REQUIREMENT> Beginning with the first line, return the material verbatim and without pictures.

--------

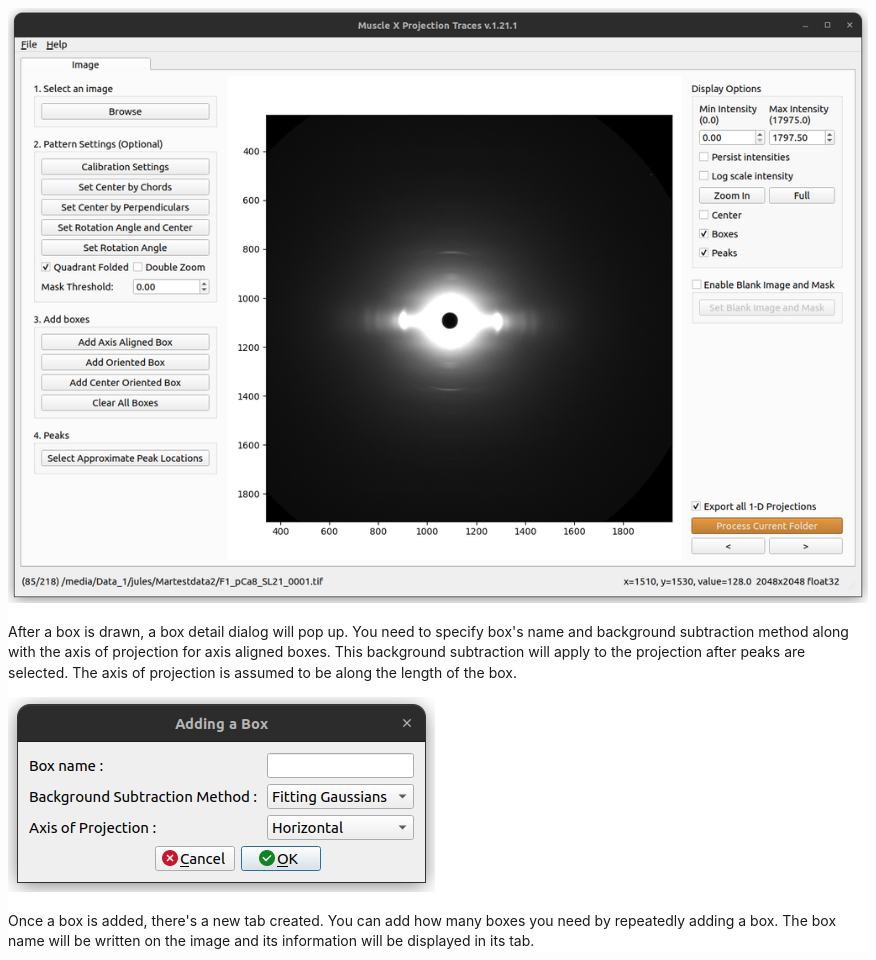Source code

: ![-](../../images/PT/preselection.png)

After a box is drawn, a box detail dialog will pop up. You need to specify box's name and background subtraction method along with the axis of projection for axis aligned boxes. This background subtraction will apply to the projection after peaks are selected. The axis of projection is assumed to be along the length of the box.

![-](../../images/PT/axis_options.png)

Once a box is added, there's a new tab created. You can add how many boxes you need by repeatedly adding a box. The box name will be written on the image and its information will be displayed in its tab.
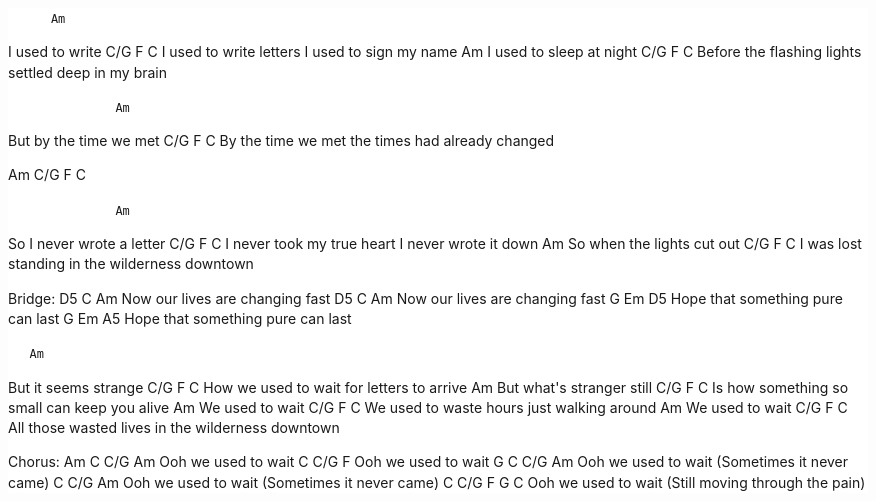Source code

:           Am
I used to write
                C/G       F               C
I used to write letters I used to sign my name
          Am
I used to sleep at night
                    C/G            F          C
Before the flashing lights settled deep in my brain

                   Am
But by the time we met
               C/G     F                 C
By the time we met the times had already changed

Am C/G F C

                   Am
So I never wrote a letter
                C/G          F              C
I never took my true heart I never wrote it down
                       Am
So when the lights cut out
           C/G             F          C
I was lost standing in the wilderness downtown

Bridge:
D5                C        Am
Now our lives are changing fast
D5                C        Am
Now our lives are changing fast
G                   Em       D5
Hope that something pure can last
G                   Em       A5
Hope that something pure can last

       Am
But it seems strange
               C/G      F           C
How we used to wait for letters to arrive
                    Am
But what's stranger still
                    C/G       F         C
Is how something so small can keep you alive
           Am
We used to wait
                 C/G        F        C
We used to waste hours just walking around
                Am
We used to wait
                 C/G          F          C
All those wasted lives in the wilderness downtown

Chorus:
Am  C      C/G     Am
    Ooh we used to wait
    C      C/G     F
    Ooh we used to wait
G   C      C/G     Am
    Ooh we used to wait (Sometimes it never came)
    C      C/G     Am
    Ooh we used to wait (Sometimes it never came)
    C      C/G     F           G                  C
    Ooh we used to wait (Still moving through the pain)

--------

RESPONSE>
Source code

: ![-](../../images/PT/preselection.png)

After a box is drawn, a box detail dialog will pop up. You need to specify box's name and background subtraction method along with the axis of projection for axis aligned boxes. This background subtraction will apply to the projection after peaks are selected. The axis of projection is assumed to be along the length of the box.

![-](../../images/PT/axis_options.png)

Once a box is added, there's a new tab created. You can add how many boxes you need by repeatedly adding a box. The box name will be written on the image and its information will be displayed in its tab.
Source code

:           Am
I used to write
                C/G       F               C
I used to write letters I used to sign my name
          Am
I used to sleep at night
                    C/G            F          C
Before the flashing lights settled deep in my brain

                   Am
But by the time we met
               C/G     F                 C
By the time we met the times had already changed

Am C/G F C

                   Am
So I never wrote a letter
                C/G          F              C
I never took my true heart I never wrote it down
                       Am
So when the lights cut out
           C/G             F          C
I was lost standing in the wilderness downtown

Bridge:
D5                C        Am
Now our lives are changing fast
D5                C        Am
Now our lives are changing fast
G                   Em       D5
Hope that something pure can last
G                   Em       A5
Hope that something pure can last

       Am
But it seems strange
               C/G      F           C
How we used to wait for letters to arrive
                    Am
But what's stranger still
                    C/G       F         C
Is how something so small can keep you alive
           Am
We used to wait
                 C/G        F        C
We used to waste hours just walking around
                Am
We used to wait
                 C/G          F          C
All those wasted lives in the wilderness downtown

Chorus:
Am  C      C/G     Am
    Ooh we used to wait
    C      C/G     F
    Ooh we used to wait
G   C      C/G     Am
    Ooh we used to wait (Sometimes it never came)
    C      C/G     Am
    Ooh we used to wait (Sometimes it never came)
    C      C/G     F           G                  C
    Ooh we used to wait (Still moving through the pain)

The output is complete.